Exercise goal
Your task is to repeat exactly the lines from the one with "2: (76, 956)" through the end of the records, both included; please leave the pictures out.

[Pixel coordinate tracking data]
******
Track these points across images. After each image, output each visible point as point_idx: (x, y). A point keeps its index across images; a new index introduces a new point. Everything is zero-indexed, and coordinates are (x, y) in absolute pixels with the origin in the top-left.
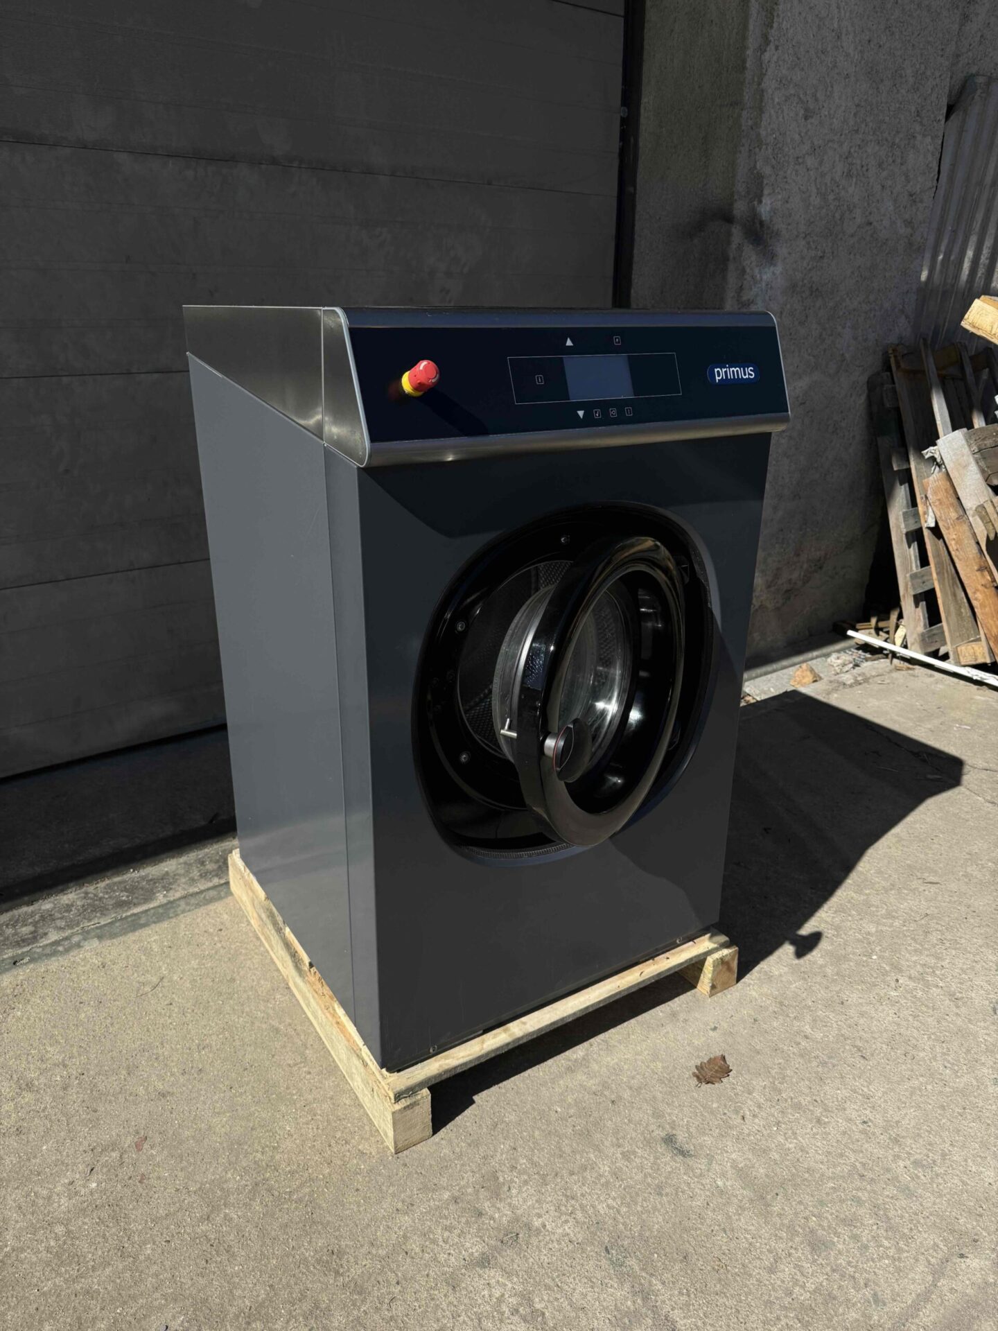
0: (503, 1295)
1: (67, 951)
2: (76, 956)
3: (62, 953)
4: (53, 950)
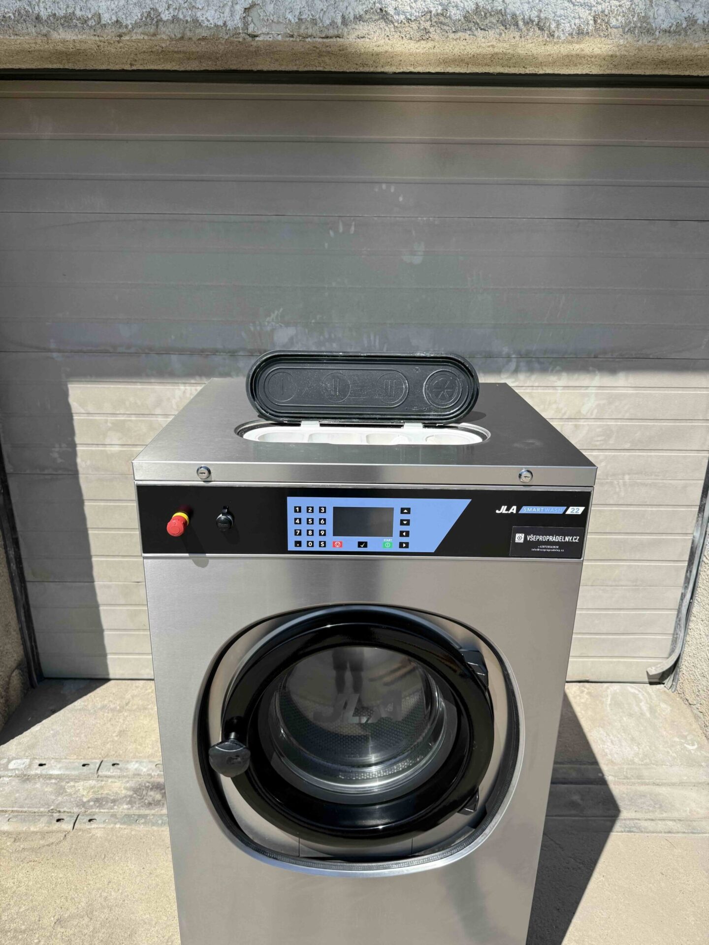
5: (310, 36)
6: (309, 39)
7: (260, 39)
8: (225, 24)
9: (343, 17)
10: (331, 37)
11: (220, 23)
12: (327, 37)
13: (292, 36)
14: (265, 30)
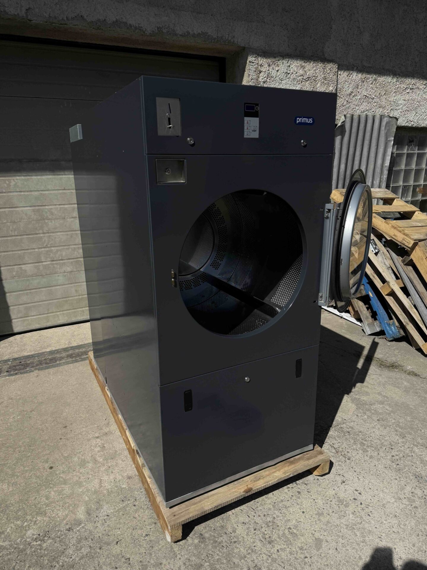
0: (98, 443)
1: (30, 372)
2: (32, 374)
3: (28, 373)
4: (26, 372)
5: (54, 23)
6: (53, 24)
7: (33, 22)
8: (18, 14)
9: (67, 17)
10: (63, 24)
11: (16, 14)
12: (61, 24)
13: (46, 22)
14: (35, 18)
******
Written solution
2: (76, 956)
3: (62, 953)
4: (53, 950)
5: (310, 36)
6: (309, 39)
7: (260, 39)
8: (225, 24)
9: (343, 17)
10: (331, 37)
11: (220, 23)
12: (327, 37)
13: (292, 36)
14: (265, 30)
0: (98, 443)
1: (30, 372)
2: (32, 374)
3: (28, 373)
4: (26, 372)
5: (54, 23)
6: (53, 24)
7: (33, 22)
8: (18, 14)
9: (67, 17)
10: (63, 24)
11: (16, 14)
12: (61, 24)
13: (46, 22)
14: (35, 18)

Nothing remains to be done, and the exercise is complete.